- Born: Parker Liautaud August 12, 1994 (age 31) Palo Alto, California, United States of America
- Education: Yale University
- Parent: Bernard Liautaud

= Parker Liautaud =

Parker Liautaud (born August 12, 1994) is a climate researcher who has undertaken several polar expeditions. He graduated from Yale University in New Haven, Connecticut.

==Polar expeditions==
By the age of 17, Liautaud had undertaken three expeditions to the North Pole. At 19 years old, he led the Willis Resilience Expedition to the South Pole, a two-part Antarctic journey with Willis Group that included a 1900 km crossing of Antarctica to conduct climate change research, followed by a 560 km trek from the edge of Antarctica to the South Pole. On December 24, 2013, Liautaud and fellow explorer Doug Stoup completed the expedition.

During the Willis Resilience Expedition, Parker and his team conducted live-streaming video interviews to news shows including Good Morning America and CNBC's Squawk Box.

==Climate change==
Liautaud has been actively working on climate issues since the age of 14. He has interviewed world leaders, such as former UN Secretary-General Kofi Annan and former President of Ireland Mary Robinson, in front of large audiences. In September 2013, former US Vice President Al Gore interviewed Liautaud in a session at the United Nations Foundation Social Good Summit.
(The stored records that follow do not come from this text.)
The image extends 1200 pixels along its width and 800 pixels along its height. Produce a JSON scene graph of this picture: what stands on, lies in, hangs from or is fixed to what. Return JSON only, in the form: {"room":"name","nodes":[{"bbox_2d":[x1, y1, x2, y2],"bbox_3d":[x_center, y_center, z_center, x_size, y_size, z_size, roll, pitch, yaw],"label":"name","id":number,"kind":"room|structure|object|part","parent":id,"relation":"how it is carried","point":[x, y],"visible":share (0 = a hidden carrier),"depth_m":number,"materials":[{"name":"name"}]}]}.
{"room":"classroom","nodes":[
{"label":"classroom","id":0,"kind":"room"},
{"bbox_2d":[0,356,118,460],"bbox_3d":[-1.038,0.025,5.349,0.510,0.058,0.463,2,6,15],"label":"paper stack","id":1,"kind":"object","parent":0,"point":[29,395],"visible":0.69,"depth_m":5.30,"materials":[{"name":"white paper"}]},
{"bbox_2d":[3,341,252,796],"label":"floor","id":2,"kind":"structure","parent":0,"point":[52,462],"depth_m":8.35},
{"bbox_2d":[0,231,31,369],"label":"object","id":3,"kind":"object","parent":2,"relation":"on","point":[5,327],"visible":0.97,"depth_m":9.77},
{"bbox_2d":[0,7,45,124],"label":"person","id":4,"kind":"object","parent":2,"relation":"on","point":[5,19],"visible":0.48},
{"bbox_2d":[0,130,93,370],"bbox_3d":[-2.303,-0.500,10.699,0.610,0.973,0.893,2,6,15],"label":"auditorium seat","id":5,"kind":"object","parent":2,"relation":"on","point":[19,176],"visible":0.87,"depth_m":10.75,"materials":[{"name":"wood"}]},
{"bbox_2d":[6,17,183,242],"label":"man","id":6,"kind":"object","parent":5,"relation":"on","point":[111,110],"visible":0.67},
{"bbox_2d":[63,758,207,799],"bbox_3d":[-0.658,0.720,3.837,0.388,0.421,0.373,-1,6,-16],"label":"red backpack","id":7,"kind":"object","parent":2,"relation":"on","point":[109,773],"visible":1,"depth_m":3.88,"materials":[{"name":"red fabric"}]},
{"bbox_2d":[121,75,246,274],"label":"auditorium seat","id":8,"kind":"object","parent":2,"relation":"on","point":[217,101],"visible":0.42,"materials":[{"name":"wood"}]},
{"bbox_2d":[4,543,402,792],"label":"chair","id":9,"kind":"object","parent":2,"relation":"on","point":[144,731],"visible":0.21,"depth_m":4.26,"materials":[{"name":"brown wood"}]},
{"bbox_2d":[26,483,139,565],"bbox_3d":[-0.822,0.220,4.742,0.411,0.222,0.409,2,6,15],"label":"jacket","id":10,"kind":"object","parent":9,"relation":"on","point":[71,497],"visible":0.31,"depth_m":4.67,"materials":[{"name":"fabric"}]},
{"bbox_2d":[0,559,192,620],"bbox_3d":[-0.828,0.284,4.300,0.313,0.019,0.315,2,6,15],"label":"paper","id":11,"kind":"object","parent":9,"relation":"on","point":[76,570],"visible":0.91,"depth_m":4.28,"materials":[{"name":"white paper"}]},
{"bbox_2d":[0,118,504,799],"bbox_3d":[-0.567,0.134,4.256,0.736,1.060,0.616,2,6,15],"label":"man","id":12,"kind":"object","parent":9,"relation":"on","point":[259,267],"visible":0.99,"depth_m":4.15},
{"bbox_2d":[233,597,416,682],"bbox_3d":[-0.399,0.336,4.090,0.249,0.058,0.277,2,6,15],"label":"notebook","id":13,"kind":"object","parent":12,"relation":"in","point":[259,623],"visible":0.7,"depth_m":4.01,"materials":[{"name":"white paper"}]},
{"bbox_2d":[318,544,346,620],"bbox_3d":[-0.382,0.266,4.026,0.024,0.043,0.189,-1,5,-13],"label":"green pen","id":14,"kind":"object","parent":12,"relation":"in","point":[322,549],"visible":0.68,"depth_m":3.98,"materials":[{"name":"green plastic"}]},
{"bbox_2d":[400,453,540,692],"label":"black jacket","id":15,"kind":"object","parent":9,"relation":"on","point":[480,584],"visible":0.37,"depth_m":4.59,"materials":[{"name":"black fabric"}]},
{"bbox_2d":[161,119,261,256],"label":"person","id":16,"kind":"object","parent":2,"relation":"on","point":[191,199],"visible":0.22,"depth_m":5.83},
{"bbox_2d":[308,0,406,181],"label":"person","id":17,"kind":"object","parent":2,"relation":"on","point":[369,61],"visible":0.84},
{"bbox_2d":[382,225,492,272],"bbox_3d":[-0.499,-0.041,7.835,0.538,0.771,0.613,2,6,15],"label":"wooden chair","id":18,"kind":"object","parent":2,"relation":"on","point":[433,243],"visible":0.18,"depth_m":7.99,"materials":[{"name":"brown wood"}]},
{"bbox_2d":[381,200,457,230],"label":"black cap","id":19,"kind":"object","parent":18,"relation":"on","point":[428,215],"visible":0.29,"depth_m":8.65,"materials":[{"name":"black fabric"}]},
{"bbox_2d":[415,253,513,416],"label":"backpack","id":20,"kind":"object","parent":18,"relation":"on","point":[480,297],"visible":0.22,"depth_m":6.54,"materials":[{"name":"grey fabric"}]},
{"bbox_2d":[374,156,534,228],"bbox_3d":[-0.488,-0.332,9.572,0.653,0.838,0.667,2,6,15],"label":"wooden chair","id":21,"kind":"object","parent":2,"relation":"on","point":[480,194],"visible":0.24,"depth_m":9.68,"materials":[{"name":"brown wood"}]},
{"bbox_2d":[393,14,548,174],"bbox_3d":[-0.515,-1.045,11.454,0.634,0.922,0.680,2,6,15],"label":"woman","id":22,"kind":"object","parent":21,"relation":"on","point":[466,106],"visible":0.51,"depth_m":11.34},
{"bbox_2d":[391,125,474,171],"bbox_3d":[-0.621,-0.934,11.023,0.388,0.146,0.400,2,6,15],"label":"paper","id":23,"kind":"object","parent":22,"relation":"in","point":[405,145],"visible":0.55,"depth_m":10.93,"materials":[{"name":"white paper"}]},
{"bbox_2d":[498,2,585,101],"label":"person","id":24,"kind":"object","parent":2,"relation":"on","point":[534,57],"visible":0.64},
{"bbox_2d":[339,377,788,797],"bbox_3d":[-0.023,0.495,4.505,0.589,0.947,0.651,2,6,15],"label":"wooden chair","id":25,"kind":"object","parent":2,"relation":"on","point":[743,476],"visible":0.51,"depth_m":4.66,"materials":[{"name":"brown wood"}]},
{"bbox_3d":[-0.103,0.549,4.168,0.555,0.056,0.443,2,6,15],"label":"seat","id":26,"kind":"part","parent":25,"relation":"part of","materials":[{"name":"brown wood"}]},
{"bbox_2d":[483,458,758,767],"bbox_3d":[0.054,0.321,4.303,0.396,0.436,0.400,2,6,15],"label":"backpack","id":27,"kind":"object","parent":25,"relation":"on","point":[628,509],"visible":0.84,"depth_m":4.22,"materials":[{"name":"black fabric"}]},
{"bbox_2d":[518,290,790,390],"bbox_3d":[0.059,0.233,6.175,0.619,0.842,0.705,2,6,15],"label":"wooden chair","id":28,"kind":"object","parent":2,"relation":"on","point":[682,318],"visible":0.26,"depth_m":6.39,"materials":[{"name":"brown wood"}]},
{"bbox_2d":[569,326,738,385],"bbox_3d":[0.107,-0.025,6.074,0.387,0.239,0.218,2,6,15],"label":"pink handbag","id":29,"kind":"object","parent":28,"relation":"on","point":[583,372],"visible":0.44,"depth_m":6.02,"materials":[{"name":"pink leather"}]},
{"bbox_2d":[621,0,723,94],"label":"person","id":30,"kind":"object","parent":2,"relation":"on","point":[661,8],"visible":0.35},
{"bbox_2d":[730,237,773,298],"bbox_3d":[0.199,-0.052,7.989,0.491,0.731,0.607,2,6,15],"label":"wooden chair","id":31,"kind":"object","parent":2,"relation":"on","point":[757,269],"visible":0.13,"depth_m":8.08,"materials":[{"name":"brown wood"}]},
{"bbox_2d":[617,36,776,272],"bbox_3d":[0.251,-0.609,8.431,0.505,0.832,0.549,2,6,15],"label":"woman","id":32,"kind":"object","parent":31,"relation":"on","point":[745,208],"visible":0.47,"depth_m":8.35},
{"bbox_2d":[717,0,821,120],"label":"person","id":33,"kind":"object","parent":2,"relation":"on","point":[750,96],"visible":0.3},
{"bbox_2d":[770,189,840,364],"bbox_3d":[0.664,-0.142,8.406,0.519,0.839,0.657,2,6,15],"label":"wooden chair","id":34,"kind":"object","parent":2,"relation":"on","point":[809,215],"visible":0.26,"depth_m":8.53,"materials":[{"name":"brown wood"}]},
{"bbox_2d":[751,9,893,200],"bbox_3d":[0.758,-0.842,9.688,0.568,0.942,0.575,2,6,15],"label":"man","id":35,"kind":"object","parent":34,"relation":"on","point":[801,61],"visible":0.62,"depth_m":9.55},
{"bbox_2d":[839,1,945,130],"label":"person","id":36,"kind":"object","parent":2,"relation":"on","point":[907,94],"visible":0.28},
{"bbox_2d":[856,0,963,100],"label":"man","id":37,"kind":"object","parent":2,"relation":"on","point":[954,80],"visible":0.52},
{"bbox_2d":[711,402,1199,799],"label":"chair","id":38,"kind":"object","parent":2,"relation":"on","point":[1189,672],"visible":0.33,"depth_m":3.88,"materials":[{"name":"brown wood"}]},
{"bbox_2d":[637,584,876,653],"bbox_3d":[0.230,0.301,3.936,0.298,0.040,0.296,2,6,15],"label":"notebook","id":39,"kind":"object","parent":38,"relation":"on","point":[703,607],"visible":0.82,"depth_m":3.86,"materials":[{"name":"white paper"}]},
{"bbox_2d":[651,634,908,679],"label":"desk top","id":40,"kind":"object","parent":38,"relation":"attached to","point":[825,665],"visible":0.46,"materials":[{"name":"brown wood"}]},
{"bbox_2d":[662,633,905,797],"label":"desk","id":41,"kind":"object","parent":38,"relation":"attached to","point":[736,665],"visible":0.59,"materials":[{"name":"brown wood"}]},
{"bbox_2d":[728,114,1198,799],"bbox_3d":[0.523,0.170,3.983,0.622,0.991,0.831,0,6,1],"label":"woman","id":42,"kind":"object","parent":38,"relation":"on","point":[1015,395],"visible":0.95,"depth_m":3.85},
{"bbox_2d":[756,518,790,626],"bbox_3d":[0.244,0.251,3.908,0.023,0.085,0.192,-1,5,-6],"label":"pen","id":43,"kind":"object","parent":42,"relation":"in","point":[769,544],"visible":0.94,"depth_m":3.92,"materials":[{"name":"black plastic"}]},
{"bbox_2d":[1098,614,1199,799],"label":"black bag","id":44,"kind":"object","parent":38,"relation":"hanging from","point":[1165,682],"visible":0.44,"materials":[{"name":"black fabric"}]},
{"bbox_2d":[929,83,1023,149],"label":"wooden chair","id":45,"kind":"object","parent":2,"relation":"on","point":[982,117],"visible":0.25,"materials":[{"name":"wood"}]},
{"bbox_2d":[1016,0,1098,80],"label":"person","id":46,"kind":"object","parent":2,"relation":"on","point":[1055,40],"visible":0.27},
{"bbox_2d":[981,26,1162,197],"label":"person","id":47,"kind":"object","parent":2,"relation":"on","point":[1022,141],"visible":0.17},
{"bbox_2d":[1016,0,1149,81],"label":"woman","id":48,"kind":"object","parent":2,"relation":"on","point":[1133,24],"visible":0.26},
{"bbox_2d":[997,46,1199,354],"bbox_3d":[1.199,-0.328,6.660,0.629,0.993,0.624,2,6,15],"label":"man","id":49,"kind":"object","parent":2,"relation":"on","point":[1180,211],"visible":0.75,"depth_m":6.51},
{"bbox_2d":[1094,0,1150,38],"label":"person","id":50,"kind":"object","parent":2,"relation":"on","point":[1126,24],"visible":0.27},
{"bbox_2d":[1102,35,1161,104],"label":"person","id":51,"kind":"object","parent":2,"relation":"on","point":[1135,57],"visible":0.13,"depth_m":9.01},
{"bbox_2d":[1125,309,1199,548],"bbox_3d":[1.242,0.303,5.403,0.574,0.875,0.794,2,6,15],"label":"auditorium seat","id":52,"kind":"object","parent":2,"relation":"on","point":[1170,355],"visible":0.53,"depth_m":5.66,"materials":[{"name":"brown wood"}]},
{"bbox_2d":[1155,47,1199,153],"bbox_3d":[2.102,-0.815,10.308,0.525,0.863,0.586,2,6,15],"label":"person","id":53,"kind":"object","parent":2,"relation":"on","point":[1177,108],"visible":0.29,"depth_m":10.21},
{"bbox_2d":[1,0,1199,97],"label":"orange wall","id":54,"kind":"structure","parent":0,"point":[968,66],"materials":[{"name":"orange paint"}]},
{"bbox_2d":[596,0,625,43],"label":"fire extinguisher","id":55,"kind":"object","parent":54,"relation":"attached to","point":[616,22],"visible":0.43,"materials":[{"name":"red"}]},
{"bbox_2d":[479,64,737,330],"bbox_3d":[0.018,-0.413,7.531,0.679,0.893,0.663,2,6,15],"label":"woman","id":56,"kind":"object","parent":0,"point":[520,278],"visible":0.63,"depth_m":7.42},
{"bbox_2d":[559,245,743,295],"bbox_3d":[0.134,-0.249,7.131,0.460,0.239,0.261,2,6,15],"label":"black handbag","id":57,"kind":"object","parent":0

Liautaud has been outspoken about the need to address the business risks of climate change. In remarks from the main stage at the Clinton Global Initiative's 2014 Annual Meeting, he noted that “our world is entering an unprecedented risk landscape”, adding that “a risk-based approach drives action and builds resilience”. In a September 2014 interview with The Wall Street Journal's Digital Network, Liautaud noted that he believed that the private sector was best positioned to tackle climate change, but added that “at the moment, I don't think that we're adequately preparing for the risks of the world that we're headed into. There definitely are the risks that exist, but businesses aren't taking them seriously enough right now”.

In a June 2014 op-ed he wrote for UN Women, Liautaud pointed out the “abundant” evidence connecting climate change to problems of gender equality, and called for greater action to tackle gender-based inequalities, describing it “a non-negotiable priority”.

Liautaud 2021 completed his PhD at [Dissertation: "Causes, evolution, and dynamics of ice ages in the last 3 million years" Harvard University in Cambridge, Massachusetts under Peter Huybers.

==Awards and honours==
In December 2013, while in Antarctica for the Willis Resilience Expedition, Liautaud was named to Time Magazine's top 30 people under 30 changing the world.

In March 2014, Liautaud was honoured by The White House as a Champion of Change for “engaging the next generation of conservation leaders”.